More importantly, land-use changes, socioeconomic disparities and the lack of a heatwave management system also emerged as key ingredients contributing to vulnerability in the face of extreme heat events. Resultantly, despite predictions of a heatwave, the death toll continued to rise while frantic relief efforts by the city administration proved futile.
Karachi can expect heatwaves to increase in the coming years.
Heatwaves are a multi-causal phenomenon where meteorological and socioeconomic factors interact to produce often fatal outcomes. Unfortunately, Pakistan’s risk exposure to both these components is rapidly escalating under the rising impacts of climate change and unplanned urbanisation. Mushrooming informal settlements on the peripheries of our major cities coupled with the increasing frequency of extreme weather events means that recurrence of tragedies such as the 2015 heatwave are more likely than ever before.
Based on global experiences, deaths from heatwaves are considered ‘preventable’ as meteorological events alone are unlikely to be responsible for the mass-scale fatalities which usually occur in built environments. Hence, there is a need to make our cities resilient against extreme heat events which are set to increase in frequency and intensity over the coming years and decades.
Recognising the scale of this threat, Karachi, under the leadership of commissioner’s office, embarked on developing a comprehensive heatwave management plan after the 2015 crisis. The objective was to mitigate health risks from extreme heat events and avoid similar tragedies in future. Based on global best practices from heatwave management experiences in cities like Paris and Ahmadabad, the authors of this article led a team of international experts to help plan and streamline institutional roles and responsibilities and develop operating procedures and protocols.

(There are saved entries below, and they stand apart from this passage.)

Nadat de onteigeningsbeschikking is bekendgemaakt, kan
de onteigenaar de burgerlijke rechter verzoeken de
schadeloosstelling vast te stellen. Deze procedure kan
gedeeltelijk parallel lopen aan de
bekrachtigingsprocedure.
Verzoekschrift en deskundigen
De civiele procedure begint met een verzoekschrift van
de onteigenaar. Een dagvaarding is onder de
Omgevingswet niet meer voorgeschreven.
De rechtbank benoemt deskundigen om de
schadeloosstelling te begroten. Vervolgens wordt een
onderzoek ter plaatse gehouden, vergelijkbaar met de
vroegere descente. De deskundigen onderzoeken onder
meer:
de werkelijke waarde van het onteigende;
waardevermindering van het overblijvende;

Engaging the city’s private sector and philanthropists, hospitals and ambulance services, research universities, think tanks, media, civil society organisations and provincial government departments such as the provincial disaster management authorities, health, etc, the Karachi Heatwave Management Plan was developed. Accepted by the Sindh government, the plan contains a blueprint on how to respond to disaster events in a coordinated manner.
The commissioner’s office was selected as custodian of the plan because of the convening and leveraging power it has traditionally enjoyed. The belief was that they would have the ability to mobilise diverse stakeholders to take quick action. The question is, has Karachi moved an inch, or are we still at the threshold of deaths that can be prevented?
It is the implementation phase that presents the real challenge for Karachi which is in need of champions to institutionalise heatwave management in city governance. The city authorities cannot afford to falter and allow anymore preventable deaths from extreme heat episodes. The upcoming election season augurs a divergence of political agendas, but disaster prevention is unlikely to merit any serious attention. However, we should not let political expediencies serve as an excuse to leave the population of Karachi at the mercy of the summer season.
The city authorities must immediately convene and rally relevant stakeholders to operationalise the heatwave management plan in letter and spirit. With the rising impacts of climate change and urbanisation, heatwave events present a new reality that Pakistan’s cities must learn to live with.
Ali Tauqeer Sheikh is CEO and Bilal Khalid is coordinator, climate change programme, at the Islamabad-based think tank LEAD Pakistan.